Does my frustration with Node merit switching to Elixir?

TLDR: My biggest regret was not switching to elixir sooner. I suggest following the udemy course by Stephen Grider. It’s a bit old, but it should give you enough to decide whether you want to make the leap or not.

I also came from node (nextjs + redux + mongodb + heroku) for many of the same reasons.
My current project is Elixir + phoenix + react + redux + postgres (for users) + arangodb (for graph data) + graphql inside arangodb. I don’t bother with absinthe, just send a POST request with a string.

For my own project I wanted something really performant, and the js crowd seems to think that js is performant because it’s async.
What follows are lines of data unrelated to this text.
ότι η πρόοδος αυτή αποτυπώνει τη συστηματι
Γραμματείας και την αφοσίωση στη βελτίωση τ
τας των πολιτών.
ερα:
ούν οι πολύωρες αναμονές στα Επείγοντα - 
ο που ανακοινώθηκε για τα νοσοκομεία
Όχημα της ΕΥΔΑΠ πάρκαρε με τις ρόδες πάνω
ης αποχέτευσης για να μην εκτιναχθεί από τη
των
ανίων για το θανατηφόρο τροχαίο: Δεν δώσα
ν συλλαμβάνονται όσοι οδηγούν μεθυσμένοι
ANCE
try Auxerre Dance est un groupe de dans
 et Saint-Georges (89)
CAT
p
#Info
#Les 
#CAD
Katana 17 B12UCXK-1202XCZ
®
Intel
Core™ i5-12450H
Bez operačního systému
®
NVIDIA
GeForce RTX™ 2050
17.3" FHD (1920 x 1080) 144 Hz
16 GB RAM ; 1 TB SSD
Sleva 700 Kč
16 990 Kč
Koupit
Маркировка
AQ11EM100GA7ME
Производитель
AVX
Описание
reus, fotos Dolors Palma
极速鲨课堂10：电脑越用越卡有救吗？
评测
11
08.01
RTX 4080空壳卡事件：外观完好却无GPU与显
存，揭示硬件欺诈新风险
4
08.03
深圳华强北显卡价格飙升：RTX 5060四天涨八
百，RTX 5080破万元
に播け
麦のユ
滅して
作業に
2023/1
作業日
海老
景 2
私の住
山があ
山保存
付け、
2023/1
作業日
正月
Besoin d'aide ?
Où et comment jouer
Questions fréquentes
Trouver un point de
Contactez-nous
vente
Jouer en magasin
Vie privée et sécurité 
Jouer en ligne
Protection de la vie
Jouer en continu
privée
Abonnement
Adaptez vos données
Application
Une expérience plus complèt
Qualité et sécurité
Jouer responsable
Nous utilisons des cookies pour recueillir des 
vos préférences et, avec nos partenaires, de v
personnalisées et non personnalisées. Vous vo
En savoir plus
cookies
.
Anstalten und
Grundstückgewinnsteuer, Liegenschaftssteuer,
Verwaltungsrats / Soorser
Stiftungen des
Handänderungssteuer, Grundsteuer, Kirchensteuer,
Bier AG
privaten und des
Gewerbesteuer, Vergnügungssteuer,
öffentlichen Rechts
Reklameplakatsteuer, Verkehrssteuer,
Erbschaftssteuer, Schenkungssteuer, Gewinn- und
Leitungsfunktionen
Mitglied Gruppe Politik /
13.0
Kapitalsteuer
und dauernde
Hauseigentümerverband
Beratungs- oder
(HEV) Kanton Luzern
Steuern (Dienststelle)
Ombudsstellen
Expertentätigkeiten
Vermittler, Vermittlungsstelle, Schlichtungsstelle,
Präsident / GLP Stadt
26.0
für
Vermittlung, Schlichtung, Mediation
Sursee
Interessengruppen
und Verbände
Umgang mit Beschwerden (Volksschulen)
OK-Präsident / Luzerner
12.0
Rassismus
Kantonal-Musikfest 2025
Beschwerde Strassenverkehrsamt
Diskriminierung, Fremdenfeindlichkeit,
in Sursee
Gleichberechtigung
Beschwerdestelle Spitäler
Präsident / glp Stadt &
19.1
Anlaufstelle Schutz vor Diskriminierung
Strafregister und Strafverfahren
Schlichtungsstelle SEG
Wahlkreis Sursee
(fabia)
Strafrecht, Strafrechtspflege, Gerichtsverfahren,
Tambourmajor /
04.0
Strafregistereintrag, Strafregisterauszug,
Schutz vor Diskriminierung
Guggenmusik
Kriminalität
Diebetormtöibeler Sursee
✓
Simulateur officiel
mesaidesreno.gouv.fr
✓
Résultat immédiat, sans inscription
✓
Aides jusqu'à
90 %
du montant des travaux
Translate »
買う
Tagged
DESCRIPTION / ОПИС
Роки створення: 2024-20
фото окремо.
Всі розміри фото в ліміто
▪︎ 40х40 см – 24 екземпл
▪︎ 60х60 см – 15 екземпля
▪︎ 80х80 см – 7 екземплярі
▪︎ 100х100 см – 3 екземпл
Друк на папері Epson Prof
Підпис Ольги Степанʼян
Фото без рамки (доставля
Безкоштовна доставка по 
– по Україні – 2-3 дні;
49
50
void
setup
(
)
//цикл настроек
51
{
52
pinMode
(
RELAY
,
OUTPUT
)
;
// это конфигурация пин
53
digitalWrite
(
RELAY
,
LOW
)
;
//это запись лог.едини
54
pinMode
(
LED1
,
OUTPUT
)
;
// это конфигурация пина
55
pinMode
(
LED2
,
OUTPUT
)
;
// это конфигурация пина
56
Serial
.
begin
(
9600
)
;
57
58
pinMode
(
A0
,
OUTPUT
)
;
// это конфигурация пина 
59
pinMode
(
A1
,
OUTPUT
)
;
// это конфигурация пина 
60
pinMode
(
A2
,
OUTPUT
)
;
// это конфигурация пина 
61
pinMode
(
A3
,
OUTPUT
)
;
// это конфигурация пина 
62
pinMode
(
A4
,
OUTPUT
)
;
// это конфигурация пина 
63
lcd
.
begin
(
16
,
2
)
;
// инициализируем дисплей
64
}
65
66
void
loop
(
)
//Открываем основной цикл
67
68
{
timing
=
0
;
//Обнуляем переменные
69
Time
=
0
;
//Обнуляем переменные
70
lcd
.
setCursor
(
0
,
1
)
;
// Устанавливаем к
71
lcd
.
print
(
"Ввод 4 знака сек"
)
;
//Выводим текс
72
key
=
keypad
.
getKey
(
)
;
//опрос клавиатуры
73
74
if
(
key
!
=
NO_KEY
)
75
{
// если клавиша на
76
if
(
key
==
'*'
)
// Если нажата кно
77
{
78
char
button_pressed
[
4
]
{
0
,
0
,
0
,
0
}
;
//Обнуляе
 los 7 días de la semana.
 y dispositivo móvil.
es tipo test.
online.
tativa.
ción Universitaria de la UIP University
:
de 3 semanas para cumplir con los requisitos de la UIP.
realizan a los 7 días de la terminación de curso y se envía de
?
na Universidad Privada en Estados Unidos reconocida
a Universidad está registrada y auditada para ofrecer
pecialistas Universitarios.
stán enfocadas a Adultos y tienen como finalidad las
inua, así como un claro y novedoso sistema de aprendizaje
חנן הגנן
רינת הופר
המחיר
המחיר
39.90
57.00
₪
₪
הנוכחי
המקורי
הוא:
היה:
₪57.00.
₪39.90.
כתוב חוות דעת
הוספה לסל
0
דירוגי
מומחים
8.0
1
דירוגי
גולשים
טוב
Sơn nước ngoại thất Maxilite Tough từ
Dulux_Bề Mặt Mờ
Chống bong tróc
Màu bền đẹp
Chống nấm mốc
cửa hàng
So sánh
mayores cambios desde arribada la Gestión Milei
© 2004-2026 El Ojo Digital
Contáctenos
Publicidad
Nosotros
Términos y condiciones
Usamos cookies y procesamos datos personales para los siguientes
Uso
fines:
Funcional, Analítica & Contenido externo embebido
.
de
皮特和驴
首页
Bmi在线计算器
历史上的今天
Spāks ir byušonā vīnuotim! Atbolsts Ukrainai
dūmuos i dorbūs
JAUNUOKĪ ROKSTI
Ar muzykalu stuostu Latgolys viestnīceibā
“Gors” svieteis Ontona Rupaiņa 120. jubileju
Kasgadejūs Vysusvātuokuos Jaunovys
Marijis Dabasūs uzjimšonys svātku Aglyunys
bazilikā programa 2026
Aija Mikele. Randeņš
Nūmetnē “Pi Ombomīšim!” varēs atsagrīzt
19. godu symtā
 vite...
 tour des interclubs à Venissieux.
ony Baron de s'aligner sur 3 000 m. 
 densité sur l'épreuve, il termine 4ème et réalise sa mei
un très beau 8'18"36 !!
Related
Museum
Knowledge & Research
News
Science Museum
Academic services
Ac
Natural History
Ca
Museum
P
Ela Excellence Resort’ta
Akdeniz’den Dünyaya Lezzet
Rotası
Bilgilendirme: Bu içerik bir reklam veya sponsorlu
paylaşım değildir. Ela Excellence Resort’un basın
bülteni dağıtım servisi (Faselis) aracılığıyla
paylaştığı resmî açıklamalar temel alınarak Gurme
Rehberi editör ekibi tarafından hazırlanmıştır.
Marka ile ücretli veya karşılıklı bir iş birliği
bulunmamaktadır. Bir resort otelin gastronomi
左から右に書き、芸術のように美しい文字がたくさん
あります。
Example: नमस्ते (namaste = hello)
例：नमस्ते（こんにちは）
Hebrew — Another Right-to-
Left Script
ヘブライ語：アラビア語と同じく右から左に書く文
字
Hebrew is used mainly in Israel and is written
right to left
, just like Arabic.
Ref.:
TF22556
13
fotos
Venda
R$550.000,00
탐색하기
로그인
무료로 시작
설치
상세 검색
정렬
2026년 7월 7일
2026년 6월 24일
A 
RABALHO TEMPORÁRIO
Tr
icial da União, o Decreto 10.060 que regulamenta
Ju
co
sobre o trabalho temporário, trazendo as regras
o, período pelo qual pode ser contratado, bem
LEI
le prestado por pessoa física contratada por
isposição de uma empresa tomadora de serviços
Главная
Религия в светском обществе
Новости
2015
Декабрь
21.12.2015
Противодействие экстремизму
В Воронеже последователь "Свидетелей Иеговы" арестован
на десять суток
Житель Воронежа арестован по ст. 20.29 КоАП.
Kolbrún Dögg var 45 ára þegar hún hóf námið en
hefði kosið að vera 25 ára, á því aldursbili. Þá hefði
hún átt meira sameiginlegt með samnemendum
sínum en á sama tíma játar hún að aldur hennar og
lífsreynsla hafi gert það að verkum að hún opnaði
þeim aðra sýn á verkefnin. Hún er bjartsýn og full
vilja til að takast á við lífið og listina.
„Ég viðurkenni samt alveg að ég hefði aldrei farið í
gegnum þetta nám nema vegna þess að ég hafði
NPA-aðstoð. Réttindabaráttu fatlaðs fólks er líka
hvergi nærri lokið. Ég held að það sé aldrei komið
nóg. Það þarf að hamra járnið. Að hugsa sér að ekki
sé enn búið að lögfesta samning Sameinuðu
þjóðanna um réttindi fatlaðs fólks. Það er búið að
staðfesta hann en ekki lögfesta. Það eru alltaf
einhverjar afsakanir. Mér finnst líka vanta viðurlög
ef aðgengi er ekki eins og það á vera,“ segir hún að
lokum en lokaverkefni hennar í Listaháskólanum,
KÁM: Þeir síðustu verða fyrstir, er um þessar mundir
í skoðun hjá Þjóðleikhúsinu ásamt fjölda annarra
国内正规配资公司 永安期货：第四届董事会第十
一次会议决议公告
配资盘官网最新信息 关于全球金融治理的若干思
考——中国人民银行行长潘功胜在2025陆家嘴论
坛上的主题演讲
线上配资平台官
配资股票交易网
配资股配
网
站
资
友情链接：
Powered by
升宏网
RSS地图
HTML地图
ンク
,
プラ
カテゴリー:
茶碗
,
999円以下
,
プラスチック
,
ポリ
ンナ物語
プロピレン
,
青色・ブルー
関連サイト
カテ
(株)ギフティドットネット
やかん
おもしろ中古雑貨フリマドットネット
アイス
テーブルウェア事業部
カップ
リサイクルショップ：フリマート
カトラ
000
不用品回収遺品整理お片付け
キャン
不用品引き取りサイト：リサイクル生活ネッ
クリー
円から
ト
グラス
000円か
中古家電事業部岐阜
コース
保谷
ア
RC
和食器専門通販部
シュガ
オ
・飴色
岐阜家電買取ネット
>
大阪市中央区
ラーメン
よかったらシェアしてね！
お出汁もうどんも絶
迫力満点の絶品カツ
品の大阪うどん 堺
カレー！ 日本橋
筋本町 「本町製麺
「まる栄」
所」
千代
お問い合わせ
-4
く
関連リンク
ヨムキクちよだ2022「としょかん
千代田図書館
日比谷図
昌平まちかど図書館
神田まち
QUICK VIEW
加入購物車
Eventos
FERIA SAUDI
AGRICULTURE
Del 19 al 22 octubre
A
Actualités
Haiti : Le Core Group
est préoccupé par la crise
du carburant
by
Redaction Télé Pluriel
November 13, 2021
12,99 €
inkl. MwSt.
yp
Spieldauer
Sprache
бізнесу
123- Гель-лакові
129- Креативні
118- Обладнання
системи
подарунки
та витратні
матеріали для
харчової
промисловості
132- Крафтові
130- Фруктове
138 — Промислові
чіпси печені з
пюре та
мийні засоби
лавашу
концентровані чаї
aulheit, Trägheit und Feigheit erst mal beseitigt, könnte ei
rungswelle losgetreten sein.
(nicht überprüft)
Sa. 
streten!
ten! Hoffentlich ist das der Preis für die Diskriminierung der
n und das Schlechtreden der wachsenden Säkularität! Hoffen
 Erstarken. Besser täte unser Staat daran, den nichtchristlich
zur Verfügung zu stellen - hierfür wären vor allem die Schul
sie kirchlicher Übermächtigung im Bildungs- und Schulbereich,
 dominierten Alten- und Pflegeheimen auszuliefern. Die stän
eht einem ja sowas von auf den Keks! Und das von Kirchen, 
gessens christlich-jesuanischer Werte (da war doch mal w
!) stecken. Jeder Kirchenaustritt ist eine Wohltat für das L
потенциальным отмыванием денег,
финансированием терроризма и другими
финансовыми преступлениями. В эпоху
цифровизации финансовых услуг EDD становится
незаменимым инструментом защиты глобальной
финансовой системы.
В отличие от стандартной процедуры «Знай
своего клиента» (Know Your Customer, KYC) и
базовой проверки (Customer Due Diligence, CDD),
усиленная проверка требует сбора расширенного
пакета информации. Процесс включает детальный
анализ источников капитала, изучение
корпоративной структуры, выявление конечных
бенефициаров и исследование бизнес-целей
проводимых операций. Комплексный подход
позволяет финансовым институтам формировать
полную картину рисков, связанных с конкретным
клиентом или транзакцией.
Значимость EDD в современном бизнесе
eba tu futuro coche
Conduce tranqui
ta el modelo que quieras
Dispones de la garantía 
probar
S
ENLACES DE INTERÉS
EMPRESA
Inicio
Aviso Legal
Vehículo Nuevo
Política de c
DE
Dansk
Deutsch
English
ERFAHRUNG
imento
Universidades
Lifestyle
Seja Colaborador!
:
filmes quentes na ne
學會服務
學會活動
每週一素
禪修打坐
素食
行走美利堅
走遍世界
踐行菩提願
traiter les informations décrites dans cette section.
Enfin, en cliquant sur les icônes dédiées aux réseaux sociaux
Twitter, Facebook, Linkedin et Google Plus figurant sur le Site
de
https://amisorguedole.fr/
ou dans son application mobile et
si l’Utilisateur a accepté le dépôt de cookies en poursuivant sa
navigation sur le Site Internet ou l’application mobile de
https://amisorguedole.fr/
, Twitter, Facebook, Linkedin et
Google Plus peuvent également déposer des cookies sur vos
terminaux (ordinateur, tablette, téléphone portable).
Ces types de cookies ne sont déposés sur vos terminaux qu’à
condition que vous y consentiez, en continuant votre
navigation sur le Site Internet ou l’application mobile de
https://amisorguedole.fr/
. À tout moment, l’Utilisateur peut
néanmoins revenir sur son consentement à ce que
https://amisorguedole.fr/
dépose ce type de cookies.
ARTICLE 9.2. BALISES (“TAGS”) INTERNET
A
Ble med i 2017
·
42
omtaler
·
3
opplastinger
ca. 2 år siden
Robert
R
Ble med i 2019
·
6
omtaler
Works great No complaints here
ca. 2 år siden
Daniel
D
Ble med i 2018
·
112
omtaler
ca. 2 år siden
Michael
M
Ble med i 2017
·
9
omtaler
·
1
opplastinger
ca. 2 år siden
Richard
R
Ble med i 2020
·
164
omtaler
But dealing with async was a huge pain my rear. Especially when you start using things like mongoose, where it uses it’s own promise library, but parts of it you can do with async/await (promises), but there’s the occasional undocumented thing in mongoose that ONLY works with old school callbacks… That lead to a great deal of frustration.

Elixir is more performant. WAY more. And its async system (processes) is WAY easier to reason about. Processes are also truly asyncronous, while the js event loop is technically just a highly optimized, yet synchronous system.

Then you have immutability. I remember the time I spent days trying to figure out why my array was changing by itself. Oh, you used an Array.prototype method on a different array? Too bad!

That is not an issue in elixir.

Or how about setting things up. Expressjs is awesome because it’s so lightweight and lets you roll your own stack… but eventually I found that to be its greatest weakness. There’s several different ways to do anything in node. When you look for help, you often have to explain your whole setup, and pray that someone had the same setup with the same problem.

Elixir comes with testing. I find it better than jest, jasmine, or mocha.
Elixir has a rails-like framework (phoenix). Built in CSRF validation and sessions, ORM, and an intuitive organization of code. Of course if you really want to roll your own, that’s still easy enough.